### Problem requirements
Write out the passage about tofu and sake word for word, from "1. As an ingredient" up to and including "trending really high.".

### Passage
[Start of section]
For such reasons, Tofu has gained support from vegetarians and health-conscious people. We can see various recipes and menus using tofu in the worldwide web.
1. As an ingredient for salads and noodle dishes, using drained and diced really firm tofu that is harder than the tofu in Japan.
2. As an ingredient for hamburger patty, a good substitute for beef.
3. As an ingredient for cream of dessert, using silk tofu instead of whipping cream and cream cheese.
It is used not only for ingredient of Japanese cuisine, but also for a wide range of dishes.
Tofu is an old familiar ingredient in Japan, but overseas it is a popular newcomer and trending really high.
The trend of “sake” in the world
Let me talk about another rising trend in the world from Japan. It is the Japanese “sake”.
I often suggest sake in my cooking classes and food events. It is not yet widely known but the export volume of “sake” is increasing (the export value of sake in 2008 is about 2.7 times in these 10 years). When in Japan, many tourists should never miss "drinking sake" as it is now a must in every traveler's bucket list.
[End of section]
### Provided material
[Start of section]
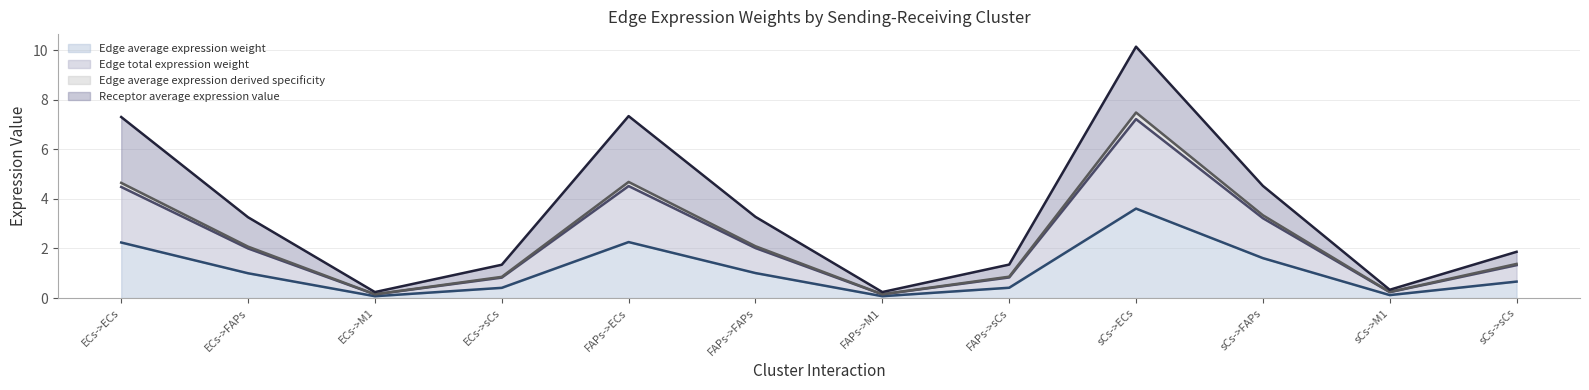

What position from the left is sCs->M1?

11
[End of section]
### Answer
1. As an ingredient for salads and noodle dishes, using drained and diced really firm tofu that is harder than the tofu in Japan.
2. As an ingredient for hamburger patty, a good substitute for beef.
3. As an ingredient for cream of dessert, using silk tofu instead of whipping cream and cream cheese.
It is used not only for ingredient of Japanese cuisine, but also for a wide range of dishes.
Tofu is an old familiar ingredient in Japan, but overseas it is a popular newcomer and trending really high.